I get really nervous anytime the Goverment wants to “help” me. I believe that we hired those bozos – and pay their salaries – to do just a couple of things…provide for the common defense, maintain courts to settle disputes, and build and maintain our infrastructure (roads, etc.). As to the rest – that should be up to private enterprise. Period. You see, the Government isn’t really good for much else, and if there was an effective way to turn over more of what should be government projects to the private sector, I’d be willing to give it a shot. I don’t want OSHA looking over my shoulder to helpfully tell me not to stand on the top step of my ladder, nor do I want the FTC or FDA tell me that I can’t bloody well leave a hot pad on for more than 20 minutes without the stupid thing “helpfully” turning itself off.
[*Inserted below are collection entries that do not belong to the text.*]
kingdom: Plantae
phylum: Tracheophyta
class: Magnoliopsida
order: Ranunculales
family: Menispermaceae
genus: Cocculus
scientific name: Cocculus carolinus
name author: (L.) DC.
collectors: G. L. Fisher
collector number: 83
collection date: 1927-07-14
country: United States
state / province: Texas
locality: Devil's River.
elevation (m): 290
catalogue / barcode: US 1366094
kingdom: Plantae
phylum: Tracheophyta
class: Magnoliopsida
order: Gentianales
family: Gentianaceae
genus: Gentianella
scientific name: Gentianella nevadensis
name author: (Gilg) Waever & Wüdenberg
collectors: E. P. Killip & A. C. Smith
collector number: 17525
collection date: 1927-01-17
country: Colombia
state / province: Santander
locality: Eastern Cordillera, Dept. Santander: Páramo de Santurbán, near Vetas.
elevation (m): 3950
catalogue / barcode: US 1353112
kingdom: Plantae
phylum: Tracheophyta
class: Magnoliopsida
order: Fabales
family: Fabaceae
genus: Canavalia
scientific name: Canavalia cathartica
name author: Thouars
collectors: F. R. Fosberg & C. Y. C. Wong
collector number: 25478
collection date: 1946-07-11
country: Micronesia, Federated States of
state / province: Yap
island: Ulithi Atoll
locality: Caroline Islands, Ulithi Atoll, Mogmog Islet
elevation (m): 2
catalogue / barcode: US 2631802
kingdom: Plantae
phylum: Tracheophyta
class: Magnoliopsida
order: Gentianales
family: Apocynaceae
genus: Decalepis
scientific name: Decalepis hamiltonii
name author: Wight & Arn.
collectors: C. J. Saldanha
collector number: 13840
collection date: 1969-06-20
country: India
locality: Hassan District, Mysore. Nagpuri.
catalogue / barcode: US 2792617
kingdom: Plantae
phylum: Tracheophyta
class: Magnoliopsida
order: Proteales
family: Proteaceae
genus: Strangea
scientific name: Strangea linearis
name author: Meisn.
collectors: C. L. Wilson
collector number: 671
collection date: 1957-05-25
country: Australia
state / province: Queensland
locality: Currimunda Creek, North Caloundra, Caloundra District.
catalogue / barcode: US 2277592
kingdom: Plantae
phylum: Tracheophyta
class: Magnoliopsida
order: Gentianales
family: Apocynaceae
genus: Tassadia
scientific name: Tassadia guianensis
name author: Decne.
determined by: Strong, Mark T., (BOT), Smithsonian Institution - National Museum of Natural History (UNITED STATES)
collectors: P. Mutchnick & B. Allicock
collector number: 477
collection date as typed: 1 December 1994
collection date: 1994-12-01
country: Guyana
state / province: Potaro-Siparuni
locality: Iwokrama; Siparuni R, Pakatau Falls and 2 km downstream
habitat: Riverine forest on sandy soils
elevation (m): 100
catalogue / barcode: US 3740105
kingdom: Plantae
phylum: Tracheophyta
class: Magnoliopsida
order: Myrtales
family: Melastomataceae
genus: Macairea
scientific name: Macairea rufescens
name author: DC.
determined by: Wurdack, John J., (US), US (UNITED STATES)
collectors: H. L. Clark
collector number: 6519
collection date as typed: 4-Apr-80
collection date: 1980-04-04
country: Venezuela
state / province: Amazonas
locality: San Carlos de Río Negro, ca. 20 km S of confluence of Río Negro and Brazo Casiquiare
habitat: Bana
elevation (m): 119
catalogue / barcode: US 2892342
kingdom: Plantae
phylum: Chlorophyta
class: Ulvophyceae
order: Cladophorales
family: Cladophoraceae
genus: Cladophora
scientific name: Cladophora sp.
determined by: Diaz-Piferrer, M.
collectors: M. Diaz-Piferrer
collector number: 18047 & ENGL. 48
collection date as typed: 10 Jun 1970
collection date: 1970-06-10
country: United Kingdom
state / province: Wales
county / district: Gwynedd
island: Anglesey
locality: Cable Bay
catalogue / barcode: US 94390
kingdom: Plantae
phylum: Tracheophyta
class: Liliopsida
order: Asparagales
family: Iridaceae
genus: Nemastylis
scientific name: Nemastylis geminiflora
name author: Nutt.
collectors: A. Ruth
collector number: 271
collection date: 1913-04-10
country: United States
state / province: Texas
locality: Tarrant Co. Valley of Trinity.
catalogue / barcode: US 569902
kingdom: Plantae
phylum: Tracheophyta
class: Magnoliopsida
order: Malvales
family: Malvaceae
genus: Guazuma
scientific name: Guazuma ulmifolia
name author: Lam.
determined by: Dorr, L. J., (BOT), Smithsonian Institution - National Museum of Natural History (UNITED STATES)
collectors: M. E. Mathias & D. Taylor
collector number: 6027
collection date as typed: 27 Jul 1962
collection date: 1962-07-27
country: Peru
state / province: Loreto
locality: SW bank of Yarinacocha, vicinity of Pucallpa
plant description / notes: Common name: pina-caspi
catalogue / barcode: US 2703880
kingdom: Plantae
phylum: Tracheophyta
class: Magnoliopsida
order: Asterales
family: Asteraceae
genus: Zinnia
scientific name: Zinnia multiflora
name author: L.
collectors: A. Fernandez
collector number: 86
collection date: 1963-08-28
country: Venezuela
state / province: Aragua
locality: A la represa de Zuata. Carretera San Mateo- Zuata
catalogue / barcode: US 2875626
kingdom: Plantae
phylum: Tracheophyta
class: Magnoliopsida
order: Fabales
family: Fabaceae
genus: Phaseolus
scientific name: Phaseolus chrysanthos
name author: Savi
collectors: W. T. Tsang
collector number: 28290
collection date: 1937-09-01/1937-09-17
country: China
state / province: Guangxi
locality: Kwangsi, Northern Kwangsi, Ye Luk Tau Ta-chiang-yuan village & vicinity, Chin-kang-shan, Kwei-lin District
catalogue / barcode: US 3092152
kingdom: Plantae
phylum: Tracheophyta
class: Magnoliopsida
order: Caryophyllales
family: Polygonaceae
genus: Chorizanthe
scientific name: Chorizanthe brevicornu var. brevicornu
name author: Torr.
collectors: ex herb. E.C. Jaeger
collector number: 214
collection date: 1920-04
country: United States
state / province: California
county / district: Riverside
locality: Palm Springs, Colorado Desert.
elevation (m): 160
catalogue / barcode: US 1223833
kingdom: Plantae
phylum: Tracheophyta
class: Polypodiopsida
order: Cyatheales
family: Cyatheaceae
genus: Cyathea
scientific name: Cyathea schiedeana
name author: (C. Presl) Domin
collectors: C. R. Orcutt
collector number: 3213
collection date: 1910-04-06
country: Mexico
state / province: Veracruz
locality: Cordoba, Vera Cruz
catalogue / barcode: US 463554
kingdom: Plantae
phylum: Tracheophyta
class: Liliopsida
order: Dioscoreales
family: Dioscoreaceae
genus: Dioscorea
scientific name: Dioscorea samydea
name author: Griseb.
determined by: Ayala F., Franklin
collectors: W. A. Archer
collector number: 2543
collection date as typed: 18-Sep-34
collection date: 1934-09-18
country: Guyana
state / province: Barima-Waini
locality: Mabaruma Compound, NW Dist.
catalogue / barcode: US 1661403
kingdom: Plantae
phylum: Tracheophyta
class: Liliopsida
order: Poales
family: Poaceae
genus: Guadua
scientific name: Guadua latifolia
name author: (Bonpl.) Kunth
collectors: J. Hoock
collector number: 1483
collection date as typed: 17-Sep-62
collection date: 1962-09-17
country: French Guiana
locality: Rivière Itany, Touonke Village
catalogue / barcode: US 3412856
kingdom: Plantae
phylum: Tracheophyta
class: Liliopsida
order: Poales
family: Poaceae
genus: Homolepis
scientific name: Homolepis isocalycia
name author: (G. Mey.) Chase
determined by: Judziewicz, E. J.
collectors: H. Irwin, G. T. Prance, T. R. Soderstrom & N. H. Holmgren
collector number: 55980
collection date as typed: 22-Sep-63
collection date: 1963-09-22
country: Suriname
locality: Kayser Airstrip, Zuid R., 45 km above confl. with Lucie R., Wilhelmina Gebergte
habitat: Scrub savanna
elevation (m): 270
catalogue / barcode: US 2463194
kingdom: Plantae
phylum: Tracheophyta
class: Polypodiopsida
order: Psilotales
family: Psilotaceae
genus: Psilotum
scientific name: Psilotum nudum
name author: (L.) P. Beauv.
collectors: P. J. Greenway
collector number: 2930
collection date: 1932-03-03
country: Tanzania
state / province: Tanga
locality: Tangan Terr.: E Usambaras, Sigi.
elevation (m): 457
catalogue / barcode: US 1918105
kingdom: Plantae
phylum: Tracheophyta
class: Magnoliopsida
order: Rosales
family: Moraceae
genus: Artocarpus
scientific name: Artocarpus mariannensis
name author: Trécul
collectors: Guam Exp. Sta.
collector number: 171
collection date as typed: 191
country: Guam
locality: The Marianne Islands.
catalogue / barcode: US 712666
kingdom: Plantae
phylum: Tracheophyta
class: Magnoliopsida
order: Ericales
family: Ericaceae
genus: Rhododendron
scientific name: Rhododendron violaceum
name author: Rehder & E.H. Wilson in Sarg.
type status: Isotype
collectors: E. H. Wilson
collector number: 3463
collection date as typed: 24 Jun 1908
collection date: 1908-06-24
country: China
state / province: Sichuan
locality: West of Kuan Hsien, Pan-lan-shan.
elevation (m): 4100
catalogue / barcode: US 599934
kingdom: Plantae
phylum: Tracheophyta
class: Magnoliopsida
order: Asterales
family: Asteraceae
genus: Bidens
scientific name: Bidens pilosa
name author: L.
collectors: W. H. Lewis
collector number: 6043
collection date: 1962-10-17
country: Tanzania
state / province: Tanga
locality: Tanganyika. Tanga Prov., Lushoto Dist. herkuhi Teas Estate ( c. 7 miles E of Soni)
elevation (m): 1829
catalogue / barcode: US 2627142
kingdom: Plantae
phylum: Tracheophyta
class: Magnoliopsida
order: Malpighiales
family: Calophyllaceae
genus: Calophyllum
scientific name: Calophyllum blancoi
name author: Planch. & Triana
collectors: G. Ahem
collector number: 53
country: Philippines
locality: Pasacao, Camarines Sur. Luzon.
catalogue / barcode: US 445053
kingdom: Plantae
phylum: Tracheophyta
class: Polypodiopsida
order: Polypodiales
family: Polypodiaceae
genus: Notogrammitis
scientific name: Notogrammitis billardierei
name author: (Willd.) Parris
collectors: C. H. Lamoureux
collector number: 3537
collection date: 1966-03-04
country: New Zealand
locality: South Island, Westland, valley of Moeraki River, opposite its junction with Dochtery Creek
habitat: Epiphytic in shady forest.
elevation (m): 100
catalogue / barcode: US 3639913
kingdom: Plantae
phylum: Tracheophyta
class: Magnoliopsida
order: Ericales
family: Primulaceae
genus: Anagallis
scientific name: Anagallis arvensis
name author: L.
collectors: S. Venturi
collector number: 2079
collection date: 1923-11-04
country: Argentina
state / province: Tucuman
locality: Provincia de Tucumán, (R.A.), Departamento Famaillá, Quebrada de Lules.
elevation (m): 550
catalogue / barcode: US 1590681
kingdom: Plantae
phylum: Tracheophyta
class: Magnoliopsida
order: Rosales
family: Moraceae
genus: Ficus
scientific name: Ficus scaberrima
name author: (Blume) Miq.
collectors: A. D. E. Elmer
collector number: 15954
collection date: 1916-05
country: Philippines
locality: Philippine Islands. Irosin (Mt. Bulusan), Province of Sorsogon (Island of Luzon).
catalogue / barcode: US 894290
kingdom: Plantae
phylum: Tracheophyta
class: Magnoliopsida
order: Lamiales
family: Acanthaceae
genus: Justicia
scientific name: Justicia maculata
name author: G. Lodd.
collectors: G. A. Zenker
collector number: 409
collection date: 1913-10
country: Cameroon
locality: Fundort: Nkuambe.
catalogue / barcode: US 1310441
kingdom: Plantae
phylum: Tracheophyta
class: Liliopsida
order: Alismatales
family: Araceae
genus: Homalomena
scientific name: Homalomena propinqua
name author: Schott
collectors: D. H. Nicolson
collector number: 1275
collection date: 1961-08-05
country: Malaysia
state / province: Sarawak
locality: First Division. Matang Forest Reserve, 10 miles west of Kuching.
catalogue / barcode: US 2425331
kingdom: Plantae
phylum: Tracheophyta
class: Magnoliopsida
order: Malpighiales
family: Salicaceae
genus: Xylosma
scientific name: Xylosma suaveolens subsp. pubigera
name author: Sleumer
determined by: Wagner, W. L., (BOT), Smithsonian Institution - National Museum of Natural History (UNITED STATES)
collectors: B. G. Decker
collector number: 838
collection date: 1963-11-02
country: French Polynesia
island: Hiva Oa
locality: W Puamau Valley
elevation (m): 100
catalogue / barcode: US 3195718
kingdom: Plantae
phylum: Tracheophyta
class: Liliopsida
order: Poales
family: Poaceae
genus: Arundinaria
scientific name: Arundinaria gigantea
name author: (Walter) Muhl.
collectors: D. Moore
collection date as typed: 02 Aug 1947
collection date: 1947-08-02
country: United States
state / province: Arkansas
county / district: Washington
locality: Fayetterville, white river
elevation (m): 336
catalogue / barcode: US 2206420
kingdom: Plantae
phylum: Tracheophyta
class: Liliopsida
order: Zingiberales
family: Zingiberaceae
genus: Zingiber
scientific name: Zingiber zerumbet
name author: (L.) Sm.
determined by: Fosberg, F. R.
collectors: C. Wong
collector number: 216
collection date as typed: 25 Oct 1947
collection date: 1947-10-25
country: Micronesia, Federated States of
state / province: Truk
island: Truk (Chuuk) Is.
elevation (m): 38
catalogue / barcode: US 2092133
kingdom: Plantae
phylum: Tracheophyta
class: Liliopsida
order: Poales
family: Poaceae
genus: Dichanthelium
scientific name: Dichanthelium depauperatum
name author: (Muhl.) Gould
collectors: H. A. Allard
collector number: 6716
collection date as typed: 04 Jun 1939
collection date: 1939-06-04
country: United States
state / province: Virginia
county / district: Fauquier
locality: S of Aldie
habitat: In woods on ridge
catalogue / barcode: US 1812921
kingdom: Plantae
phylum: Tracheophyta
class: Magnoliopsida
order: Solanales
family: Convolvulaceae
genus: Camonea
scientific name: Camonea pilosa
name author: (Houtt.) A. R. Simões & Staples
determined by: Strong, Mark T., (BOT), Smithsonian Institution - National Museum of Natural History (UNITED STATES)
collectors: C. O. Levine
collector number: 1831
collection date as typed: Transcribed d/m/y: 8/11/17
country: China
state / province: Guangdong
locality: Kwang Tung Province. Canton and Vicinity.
I think I have a grip on when I want it on and off, and I’d rather make that decision myself, even if that means I run a risk of electrocution or fire.

I think it would be pretty interesting to run much of what we have on the books by the Supremes, just to see if it passes constitutional muster. My best guess is that we have constructed a web of laws that depend on a willing suspension of disbelief in constitutional law, and a willingess to accept the most tortuous logic as raison d’être for much of our legal system.

As for me, I look on with interest to see the many cities where Tea Parties are springing up like stubborn kudzu. I like it. I hope our government wakes up in time, to see that the last thing in the world we want or need – is their help.